Even with Musk and Tesla, I would argue that, while it can be seen as a completely “from scratch” disruptive project, all those hours and days and sleepless nights are the ones that Musk had to invest in order to build the foundations for his learning (see this article to appreciate why this worked). To start from scratch, you really need to have your foundations steady.
Algorithms are only part of the puzzle
We didn’t really see a massive change in the algorithms since the beginning of AI in 1950s, but what we have seen is the amount of data we suddenly have available, as well as the computational resources that we can use to process the data through. Most AI breakthroughs were a result of building up on the knowledge we already knew, but figuring out how to do it on a large scale (take for example IBM’s breakthrough with Watson’s winning a Jeopardy competition outperforming humans in 2011).
If some innovations have already been generating positive results, there is nothing wrong with trying to push them even further, when you are trying to make a breakthrough.

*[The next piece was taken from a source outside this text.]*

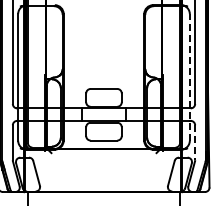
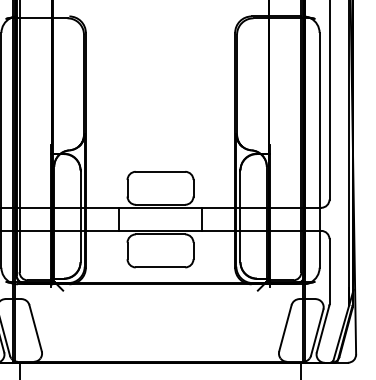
line: (189, 76) -> (319, 148), dashed -> solid
line: (195, 143) -> (330, 272), dashed -> solid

Plus, no technical innovations developed in other labs (assuming this refers to open source libraries such as Tensorflow) are capable of solving the problem by themselves, without putting significant resources into engineering and use of the actual algorithm and also, cleaning and preparing your dataset, plus deciding on what your dataset is, which part of it to use, and how. And not to forget, defining what you want your algorithm to do. All of these are massive decisions that need to be made in order to do anything with “technical innovations developed in other labs”.
Speaking of Tensorflow, I remember Google’s announcement of it going open-source and people asking them “Why did you do this?”. They said: “Because we can’t do it alone”. While it is arguable that there are many other reasons that could apply, it is 100% correct that even Google, with unlimited resources comparatively to anyone else, can’t do it alone.
Given the success of GPT-3 released recently by OpenAI, we could argue that “sinking dramatically greater computational resources into technical innovations developed in other labs” is all we need to do.